Настена в воду лезть не захотела, сказала, что погладит «морских человеков» со ступенек, а я помогла Лесе снять просторный шифоновый сарафан в крохотном закутке, завязала на ней цветастое парео и, сняв сандалии, спустилась вместе с ней в воду мелкого бассейна, где на противоположном, более глубоком краю, кружил дельфин белобочка. Рыж отпустила мою руку и, аккуратно переступая по углубляющемуся дну и разгребая воду руками, двинулась к дельфину. Она отошла от меня всего на пару тройку шагов, когда дрессировщик, заметив ее движение, крикнул:

— Девушка, подождите секунду, я сейчас спущусь к вам!

Парень легко соскользнул в воду прямо с площадки, в один гребок подплыл к цветастому пятну парео, всплывшего вокруг подруги, и особым образом похлопал раскрытой ладонью по воде. В ту же секунду огромная тень скользнула прямо к их ногам, а еще через мгновение из воды высунулась «улыбающаяся» пасть с мелкими острыми зубками и защелкала тем самым, особым дельфиньим языком. Шум и гомон вокруг не давали мне возможности услышать, что говорит Леся парню-дрессировщику и что тот ей отвечает, я только наблюдала за тем, как она осторожно прикасается к носу животного, проводит пальчиками по голове дельфина, гладит плавник и вдруг ныряет в воду прямо рядом с ним.
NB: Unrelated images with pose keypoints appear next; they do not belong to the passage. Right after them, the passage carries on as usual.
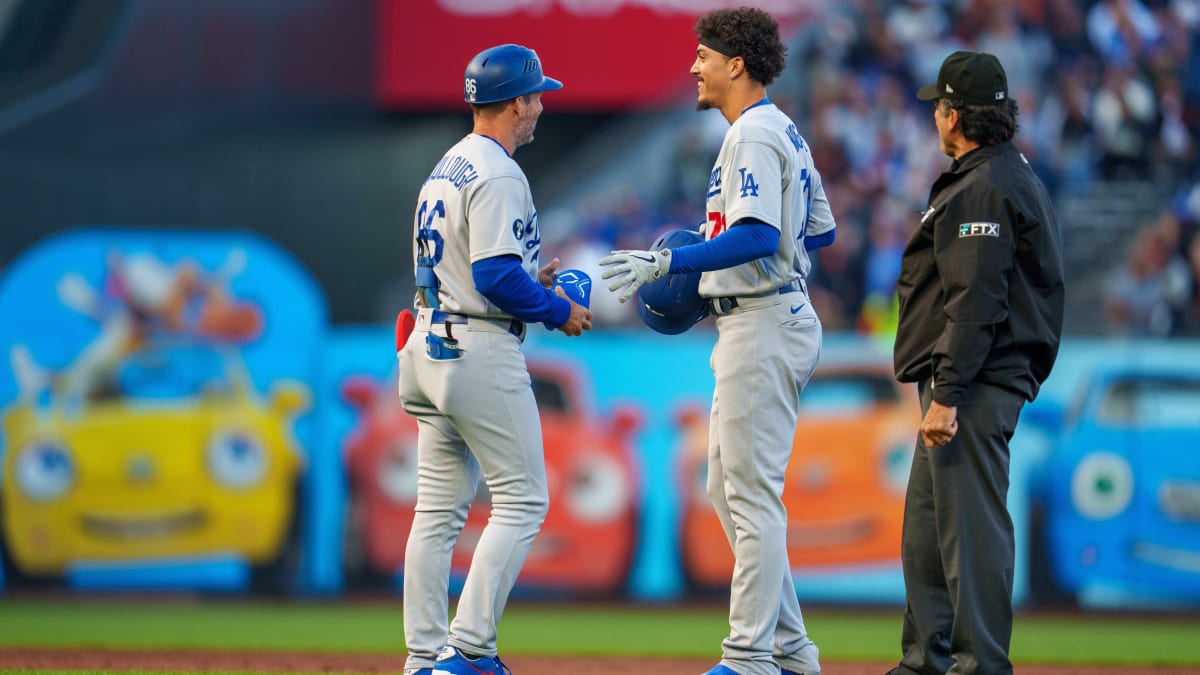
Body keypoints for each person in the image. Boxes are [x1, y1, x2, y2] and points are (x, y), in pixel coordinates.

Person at [600, 8, 834, 675]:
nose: (693, 65)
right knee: (726, 489)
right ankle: (791, 650)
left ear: (736, 63)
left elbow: (764, 236)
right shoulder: (779, 128)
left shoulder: (754, 133)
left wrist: (678, 262)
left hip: (763, 320)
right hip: (759, 313)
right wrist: (718, 257)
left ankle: (750, 655)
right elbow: (818, 233)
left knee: (751, 494)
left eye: (703, 55)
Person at [396, 43, 592, 675]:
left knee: (436, 512)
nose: (540, 107)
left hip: (428, 341)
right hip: (477, 344)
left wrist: (531, 281)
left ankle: (425, 656)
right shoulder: (502, 171)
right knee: (524, 499)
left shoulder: (449, 163)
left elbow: (486, 268)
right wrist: (555, 308)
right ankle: (471, 650)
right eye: (535, 97)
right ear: (514, 104)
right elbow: (494, 276)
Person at [891, 51, 1065, 675]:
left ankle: (980, 667)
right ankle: (926, 664)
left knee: (969, 536)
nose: (933, 118)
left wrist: (950, 392)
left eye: (938, 107)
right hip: (964, 379)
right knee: (927, 540)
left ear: (956, 115)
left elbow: (976, 301)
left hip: (973, 383)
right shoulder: (997, 175)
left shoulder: (986, 185)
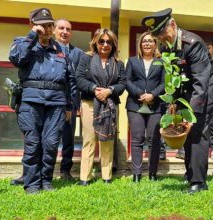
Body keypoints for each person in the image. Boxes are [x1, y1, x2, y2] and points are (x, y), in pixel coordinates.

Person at [142, 8, 213, 194]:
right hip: (187, 90)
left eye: (163, 33)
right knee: (186, 132)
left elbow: (201, 81)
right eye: (157, 35)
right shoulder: (167, 46)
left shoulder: (192, 44)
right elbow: (174, 76)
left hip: (206, 91)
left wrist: (191, 114)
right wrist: (174, 101)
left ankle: (199, 182)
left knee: (197, 133)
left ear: (173, 25)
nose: (161, 38)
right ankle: (190, 174)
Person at [9, 8, 76, 194]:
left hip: (56, 103)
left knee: (51, 143)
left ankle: (46, 180)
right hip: (31, 101)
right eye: (42, 25)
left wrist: (69, 105)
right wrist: (33, 36)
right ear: (33, 25)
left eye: (49, 25)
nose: (47, 28)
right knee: (33, 143)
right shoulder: (23, 43)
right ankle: (31, 184)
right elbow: (17, 59)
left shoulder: (61, 50)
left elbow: (69, 80)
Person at [75, 28, 126, 185]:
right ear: (95, 43)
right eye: (101, 41)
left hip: (110, 105)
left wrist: (109, 90)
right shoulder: (86, 59)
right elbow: (79, 79)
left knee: (107, 140)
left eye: (109, 42)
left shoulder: (119, 63)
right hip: (90, 103)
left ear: (113, 45)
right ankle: (85, 177)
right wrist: (94, 89)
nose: (105, 45)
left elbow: (122, 83)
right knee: (89, 139)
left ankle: (106, 176)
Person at [125, 32, 165, 182]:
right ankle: (137, 174)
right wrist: (141, 94)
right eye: (144, 41)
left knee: (154, 139)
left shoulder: (161, 63)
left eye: (150, 41)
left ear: (155, 44)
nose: (147, 44)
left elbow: (164, 83)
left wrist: (152, 95)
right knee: (137, 139)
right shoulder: (132, 61)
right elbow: (127, 81)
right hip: (135, 104)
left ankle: (153, 173)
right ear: (140, 44)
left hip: (155, 105)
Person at [53, 19, 84, 181]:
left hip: (70, 102)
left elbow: (79, 80)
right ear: (54, 30)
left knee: (68, 138)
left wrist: (76, 104)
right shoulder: (48, 49)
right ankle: (47, 169)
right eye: (61, 28)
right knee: (49, 137)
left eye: (68, 29)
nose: (65, 32)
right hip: (51, 101)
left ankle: (66, 170)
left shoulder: (78, 53)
Свекровь испуганно охнула, но я видела, что дрессировщик совершенно спокоен, и решила не торопиться с паникой. Вернувшись на площадку, я села на краю рядом с Настеной, которая болтала ногами в воде, внимательно наблюдая за мамой, а та так и «обнималась» с дельфином в присутствии его дрессировщика: она ныряла, и какое-то время наружу торчала только ее облепленная ярким платком попа, потом выныривала, дышала несколько секунд и снова опускалась под воду… Минут через десять-пятнадцать Леся вернулась к нам вместе с дрессировщиком — улыбчивым парнем лет двадцати семи.

— Вот, знакомьтесь, это Тимур. Тимур, а можно мои девочки угостят Жозефину рыбкой?